Dalam kegelapan yang dalam, aku mendapati diriku tengah menatap sebuah cermin yang besar. Aku mendekati cermin itu dan melihat pantulan diriku. Kelam yang terkandung dalam wajahku tampak menyedihkan. Aku menangis karena tak kunjung mendapatkan kebebasan yang kuidamkan. Kehidupan yang damai dan bahagia terus saja tersingkirkan oleh masalah-masalah yang berdatangan. Aku malah terjerat ikatan yang tak pernah kuinginkan. Aku memang mendambakan kedamaian, tapi bukan berarti aku yang harus bertanggung jawab atas hal-hal yang tidak kulakukan.
Ruangan yang seketika berubah menjadi putih itu membuatku terkesiap. Seketika itu pula aku mendengar suara dengingan yang membuatku muak. Dengingan itu semakin keras seiring dengan rasa sakit yang semakin menghujam. Aku terhuyung seraya mencengkeram kepalaku.
Masih menahan rasa sakit, aku melihat ada sosok berdiri di depannya. Aku mencoba mengingat di mana ia melihat sosok yang tampak kukenal. Aku terkesiap begitu mengingat rupanya. Ia adalah orang yang menyebabkan Nero dan Elias bertemu. Lyrion, itu adalah nama yang kudengar dari Elias setelah kuhujani pertanyaan padanya. Tubuhnya begitu tegap dan kuat, seolah-olah tidak ada yang bisa meruntuhkannya. Mata Lyrion tampak berbeda—mata kirinya berwarna biru tua, sedangkan mata kanannya berwarna hijau terang. Kontras yang begitu mencolok, tapi di balik itu, ada ketenangan dan kekuatan yang memancar dari dirinya.
“Apa yang kamu mau?” tanyaku dingin begitu mengingat pertemuan tak sengaja kami.
Seiring dengan kehadirannya yang tampak begitu kuat dan enggan untuk menjawab pertanyaanku, ada sesuatu yang berubah. Tiba-tiba, tubuh Lyrion mulai melemah. Matanya, yang tadinya bersinar penuh kehidupan, mulai kehilangan cahayanya. Mata kirinya berubah putih secara keseluruhan, kosong seperti cermin yang memantulkan kehampaan. Bahunya yang tadinya tegak memperlihatkan kepercayaan diri yang tinggi, kini membungkuk, menahan rasa sakit yang menjalar pada mata kirinya. Sementara seluruh tubuhnya tampak terseret oleh rasa sakit yang tak terlihat. Lyrion menggigit bibirnya, menahan jeritan yang terdengar samar, tubuhnya bergetar seolah setiap napasnya adalah perjuangan.

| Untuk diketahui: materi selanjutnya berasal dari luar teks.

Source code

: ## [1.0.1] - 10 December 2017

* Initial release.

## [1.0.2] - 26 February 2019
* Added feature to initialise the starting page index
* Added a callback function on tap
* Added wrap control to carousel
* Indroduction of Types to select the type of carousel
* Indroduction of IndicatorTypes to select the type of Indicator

Aku tidak mengerti apa yang terjadi di hadapanku. Melihatnya yang menahan rasa sakit yang tak tertahankan membuatku berusaha untuk membantunya. Namun, ketika aku melangkah tubuhku terhuyung dan terjatuh di depannya. Kebingungan kian menyelimutiku. Aku tak tahu bagaimana cara menghentikan rasa sakit Lyrion.
Di depan mataku, api mulai menjalar di sekitar tubuh Lyrion. Napasku tercekat begitu melihatnya. Jantungku berdegup dengan kencang melihat api yang muncul secara tiba-tiba, mengelilingi tubuhnya yang rapuh dan lemah. Api mulai menjalar tubuhnya dan membakarnya perlahan. Bayangan tubuh Lyrion yang terbakar itu menari di dalam kobaran api, seperti sosok yang terperangkap di antara kehidupan dan kematian. Tarian itu seolah menjadi raungan Lyrion. Aku ingin berteriak, tapi suaranya tertelan oleh raungan api yang semakin besar. Aku hanya bisa melihat, tak berdaya, saat Lyrion dilahap oleh api yang seolah akan membinasakannya.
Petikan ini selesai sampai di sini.